“La cara y la cruz evangélica”, por Gabriel Mª Otalora
Leído en la página web de Redes Cristianas
A los católicos acomodados del Primer Mundo se nos hace cuesta arriba ejercer de buenos cristianos. Argumentamos que la cruz es difícil y dolorosa la exigencia de la puerta estrecha. Pasamos por alto que las normas de Dios son para nuestro beneficio, porque el camino fácil acaba por endurecernos las entrañas secando lo mejor que existe en el corazón humano; ya estamos viendo el tipo de selva que somos capaces de crear cuando nos apartamos las enseñanzas del Maestro.
Pero también solemos olvidarnos de los frutos maravillosos de la Buena Noticia cuando se convierte en acciones de amor, aunque suele costar, y a veces mucho. Subir a una montaña se puede percibir desde el cansancio y las dificultades pero también desde la belleza que ofrece la naturaleza y el sano ejercicio.
Veamos un ejemplo concreto de hasta qué punto el mensaje de Jesús puede llegar a ser maravilloso cuando damos un paso al frente. Nos lo cuenta Joan Chittister en uno de sus libros. Ocurrió en una conferencia en Asia para analizar los problemas de las mujeres de todo el mundo, pero en especial de las necesidades de las de los países en desarrollo, donde la mayoría de participantes eran pobres y mujeres, y solo unos cuantos eran activistas bien financiados u observadores oficiales. Cuando se intercambiaron los correos electrónicos entre los participantes para mantener el contacto, una de ellas llamada Rose, una keniata pastora de una iglesia presbiteriana africana, justificó dejar en blanco su dirección de e-mail diciendo que no tenía correo electrónico porque era muy caro para su comunidad. Y cuando podía utilizarlo, la conexión era demasiado lenta para resultar eficaz y fiable. Cuando terminó la conferencia y todos se despedían, otra conferenciante le dijo a Joan Chittister justo antes de compartir el taxi juntas: “No puedo irme sin ver antes a Rose. Le prometí que le daría una cosa”.

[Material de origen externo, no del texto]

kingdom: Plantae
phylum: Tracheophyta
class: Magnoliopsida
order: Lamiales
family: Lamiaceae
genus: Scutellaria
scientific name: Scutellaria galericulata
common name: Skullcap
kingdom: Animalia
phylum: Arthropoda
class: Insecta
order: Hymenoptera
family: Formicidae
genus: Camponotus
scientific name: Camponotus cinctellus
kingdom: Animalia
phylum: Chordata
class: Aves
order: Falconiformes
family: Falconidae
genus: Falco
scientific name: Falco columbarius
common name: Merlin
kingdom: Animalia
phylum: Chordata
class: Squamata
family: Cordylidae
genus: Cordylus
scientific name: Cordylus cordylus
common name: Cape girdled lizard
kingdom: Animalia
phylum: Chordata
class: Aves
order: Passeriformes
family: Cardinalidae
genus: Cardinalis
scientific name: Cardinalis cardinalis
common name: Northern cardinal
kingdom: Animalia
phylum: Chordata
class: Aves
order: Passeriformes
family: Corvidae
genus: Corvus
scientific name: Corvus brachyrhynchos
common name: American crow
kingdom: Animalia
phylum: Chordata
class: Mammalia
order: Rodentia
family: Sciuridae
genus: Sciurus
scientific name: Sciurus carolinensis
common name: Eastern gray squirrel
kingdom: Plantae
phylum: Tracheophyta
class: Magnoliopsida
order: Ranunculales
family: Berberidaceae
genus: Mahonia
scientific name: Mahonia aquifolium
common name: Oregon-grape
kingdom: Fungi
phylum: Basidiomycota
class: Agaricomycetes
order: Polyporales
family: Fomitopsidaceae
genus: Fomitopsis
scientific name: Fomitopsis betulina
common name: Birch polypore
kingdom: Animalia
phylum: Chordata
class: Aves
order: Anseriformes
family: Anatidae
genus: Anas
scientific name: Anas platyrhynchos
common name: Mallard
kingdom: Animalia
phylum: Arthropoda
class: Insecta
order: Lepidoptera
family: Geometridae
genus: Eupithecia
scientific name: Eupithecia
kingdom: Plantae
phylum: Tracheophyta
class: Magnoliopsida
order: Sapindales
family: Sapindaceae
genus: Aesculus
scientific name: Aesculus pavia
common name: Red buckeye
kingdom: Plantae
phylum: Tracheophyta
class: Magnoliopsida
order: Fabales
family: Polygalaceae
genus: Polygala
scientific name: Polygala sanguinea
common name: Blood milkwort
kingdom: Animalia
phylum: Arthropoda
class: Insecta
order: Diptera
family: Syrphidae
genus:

“¿Qué le diste a Rose?”, le preguntó Chittester durante el trayecto en taxi a su compañera. “Mi tarjeta de crédito”, me respondió. “¿Tu tarjeta de crédito?” -dijo la religiosa asombrada-: ¿y por qué demonios se la has dado?”, le volvió a preguntar. “Para que pueda pagar las mensualidades de su correo electrónico”, le respondió tranquilamente.
La alegría de compartir en estado puro toma aquí la más alta expresión de madurez humana. Esta actitud de salir al paso de la necesidad ajena con audacia, es la esencia de la Eucaristía. Y de la oración de petición misma, en su mejor versión de pedir luz y fuerza para avanzar en el camino de la solidaridad. En Occidente somos más de los Mandamientos que de las Bienaventuranzas, estamos centrados en “no hacer el mal” más que en “hacer el bien”. Nos olvidamos de la audacia del samaritano en su camino a Jericó y de la flagrante transgresión de Jesús en varios Sabbat cuando cura por amor a quienes sufren.
Ponemos puertas intelectuales y espirituales a la audacia del amor. Nos falta fe en las maravillas del Espíritu: Señor, haz que vea; que sea tu luz para otros aunque tenga que ser a contracorriente de mis planes o mis medidas. Amén.